For every record beneath this instruction, give an exact repetition, omitting images.

=====

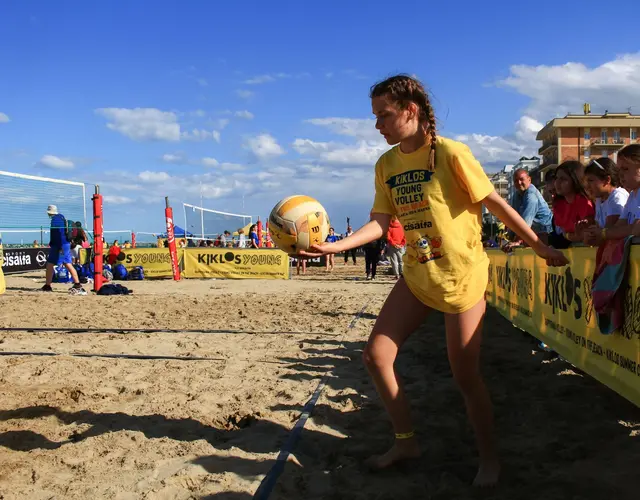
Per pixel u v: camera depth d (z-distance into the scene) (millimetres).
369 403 4098
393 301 2836
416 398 4266
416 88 2613
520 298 6152
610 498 2566
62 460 3102
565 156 75500
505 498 2604
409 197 2688
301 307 9992
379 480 2828
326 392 4422
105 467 3006
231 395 4355
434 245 2641
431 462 3043
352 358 5684
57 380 4828
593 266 3730
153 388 4566
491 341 6438
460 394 4328
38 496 2666
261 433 3492
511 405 4055
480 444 2799
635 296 3064
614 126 74875
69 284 15930
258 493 2627
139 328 7672
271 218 2891
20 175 16391
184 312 9383
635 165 3568
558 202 4801
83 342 6582
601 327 3482
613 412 3826
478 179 2578
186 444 3303
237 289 14094
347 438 3430
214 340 6723
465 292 2652
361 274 20312
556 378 4754
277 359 5645
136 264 18672
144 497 2627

=====

→ **Response**:
Per pixel u v: camera depth d (z-distance into the scene) (millimetres).
369 403 4098
393 301 2836
416 398 4266
416 88 2613
520 298 6152
610 498 2566
62 460 3102
565 156 75500
505 498 2604
409 197 2688
301 307 9992
379 480 2828
326 392 4422
105 467 3006
231 395 4355
434 245 2641
431 462 3043
352 358 5684
57 380 4828
593 266 3730
153 388 4566
491 341 6438
460 394 4328
38 496 2666
261 433 3492
511 405 4055
480 444 2799
635 296 3064
614 126 74875
69 284 15930
258 493 2627
139 328 7672
271 218 2891
20 175 16391
184 312 9383
635 165 3568
558 202 4801
83 342 6582
601 327 3482
613 412 3826
478 179 2578
186 444 3303
237 289 14094
347 438 3430
214 340 6723
465 292 2652
361 274 20312
556 378 4754
277 359 5645
136 264 18672
144 497 2627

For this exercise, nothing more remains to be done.